# New model G2 in September?



## Thomas D (Jan 27, 2003)

Is anyone aware of a new TT G2 2 coming out in Sept?
I was told it would be a one dog that will be "expandable" to a 2 dog . It could even go to a 3 or 4 dog.

Just wondering if it would be worth the wait or just buy the present 2 dog.


----------



## Rig (Mar 1, 2005)

If you are certain you will never need to go to a 3rd dog then just get the 2-dog today. Same models (100, 200, 500, Flyway etc.) after EXP is released as now.

They won't go to 4 dogs, just 3. Every "EXP" can go to 3 dogs. 

Rig


----------



## roxie (Oct 23, 2003)

In September (or thereabouts), Tri-tronics will release their new *G3* and *G2 EXP *(expandable) series collars.

The new G3's will come in three configurations....the *Sport Basic *(which will replace the current Sport 50 & 60 models); the *Sport Combo *(which will replace the current Sport 80M & 80C models); and the *Sport Upland *(which will replace the current Sport 65 BPR).

The G3's will offer more features, including additional stimulation levels and the ability to control multiple dogs by simply purchasing additional receivers.

The new G2 EXP's will be available in all of the current Field and Pro units (the Field 70, Field 90, Uplander, Flyway Special, Trashbreaker, Pro 100, Pro 200 and Pro 500). The G2 EXP's will likewise have the ability to control multiple dogs with the purchase of additional receivers.

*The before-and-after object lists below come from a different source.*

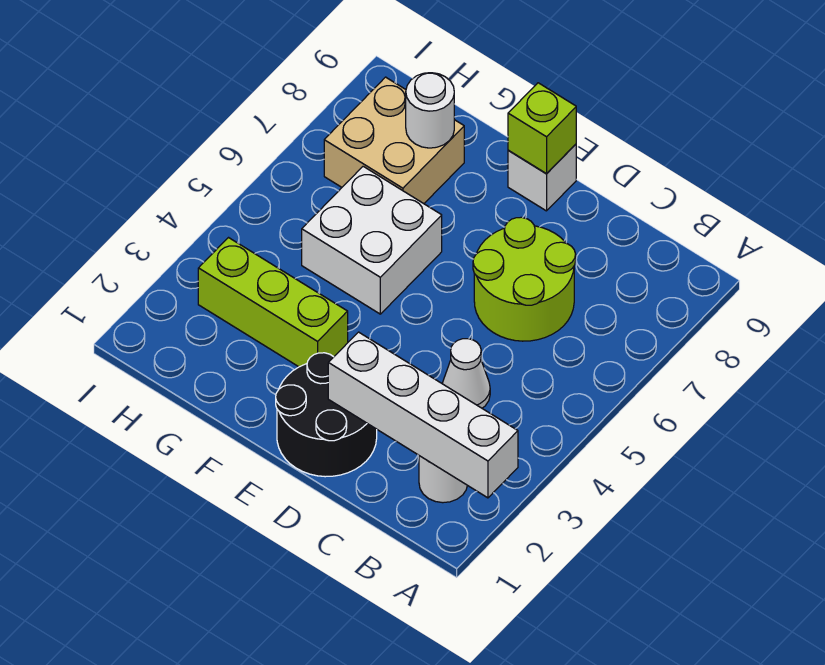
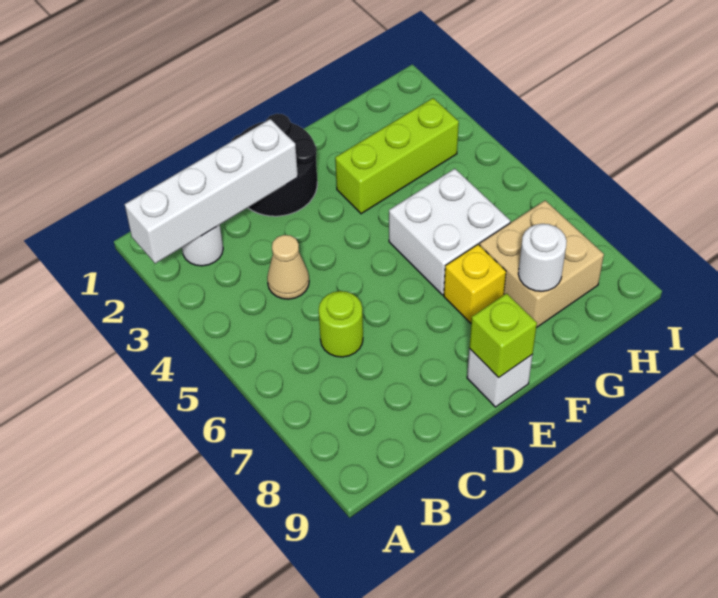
white 1x1 cone [442,339,490,408] -> tan 1x1 cone [267,235,309,299]
lime 2x2 round brick [473,217,576,341] -> lime 1x1 round brick [319,291,363,357]
none -> yellow 1x1 brick [444,244,506,323]

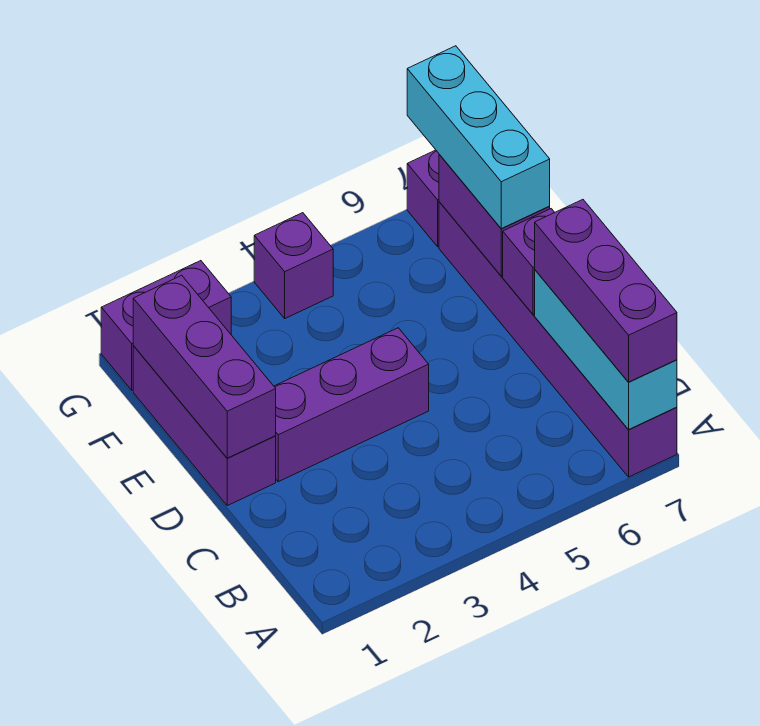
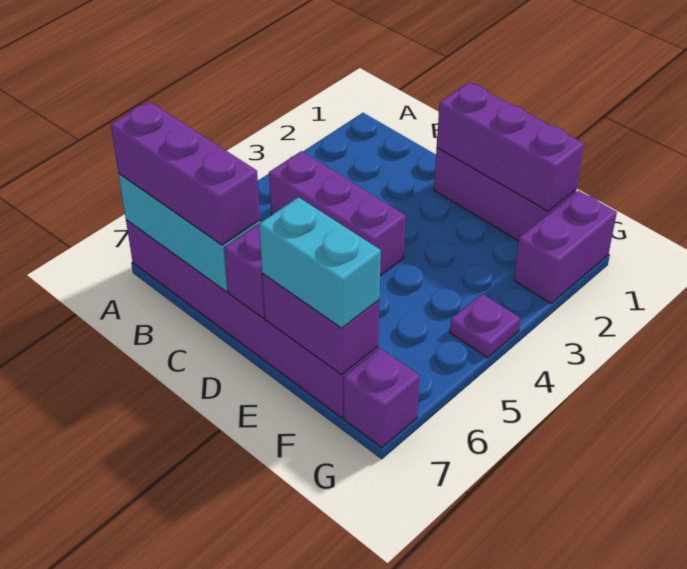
purple 1x3 brick [274,328,429,482] -> purple 1x3 brick turned to [269,151,406,276]
cyan 1x3 brick [407,46,550,229] -> cyan 1x2 brick [259,197,381,328]
purple 1x1 brick [254,213,333,318] -> purple 1x1 plate [450,294,520,357]

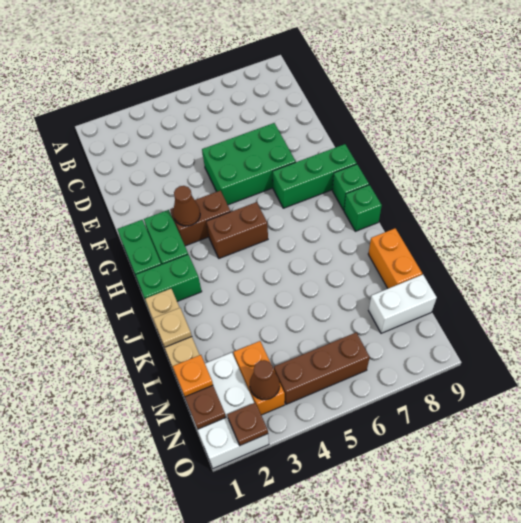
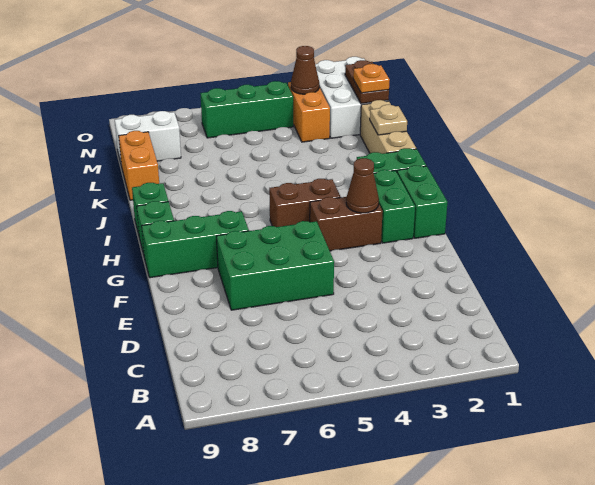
brown 1x3 brick [274,332,370,404] -> green 1x3 brick [200,81,293,138]
brown 1x1 plate [227,403,268,445] -> none

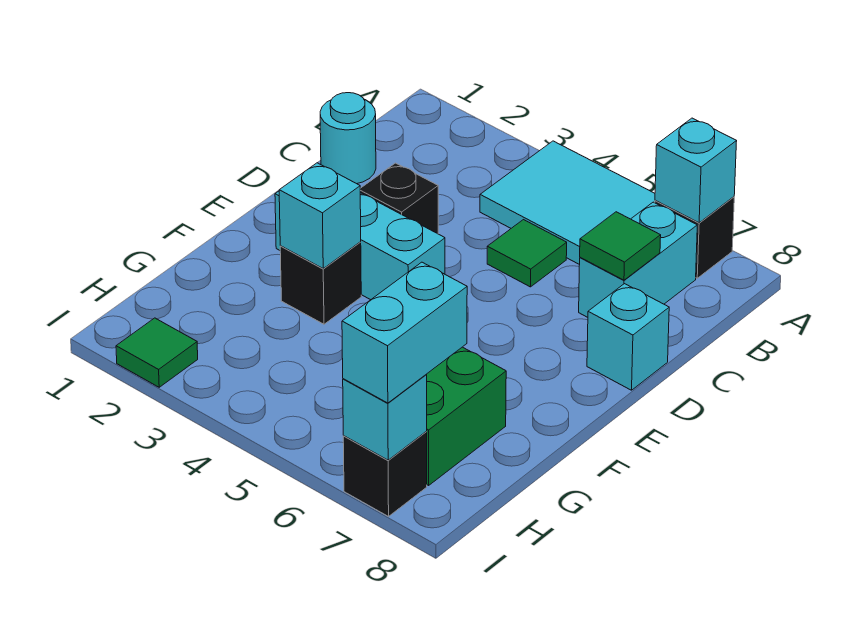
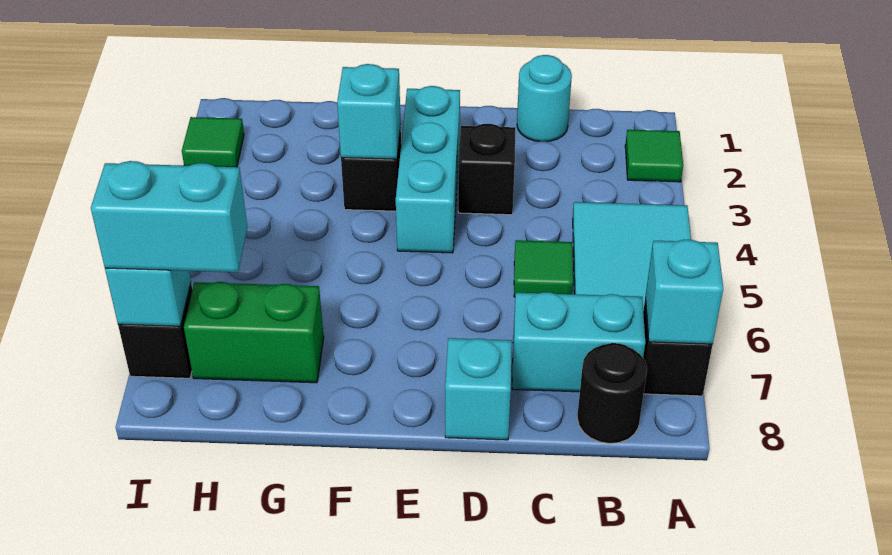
none -> black 1x1 round brick [577,343,647,444]
green 1x1 tile [580,212,661,280] -> green 1x1 tile moved to [625,130,683,182]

In regards to pricing, the new Sport series will retail for about $20 bucks less; while the new Field/Pro series will be about $20 bucks more.

Hope this helps.


----------



## roxie (Oct 23, 2003)

I've had several ask what the new collars will look like. The new G3's will be completely re-designed and will a resemble a Garmin handheld GPS (IMO). The new G2 EXP's will look just like the current G2's; however, they will have a toggle switch (much like the Pro 500's) that will be used to control the individual dogs.

Here is a picture of the new G3 Sport Combo....


----------



## FowlDogs (Dec 31, 2004)

Dang,

3 buttons?
3 dials?

That thing looks confusing to me and I'm a gadget geek.

I bet a lot of dogs receive the wrong correction with this thing.

Roger


----------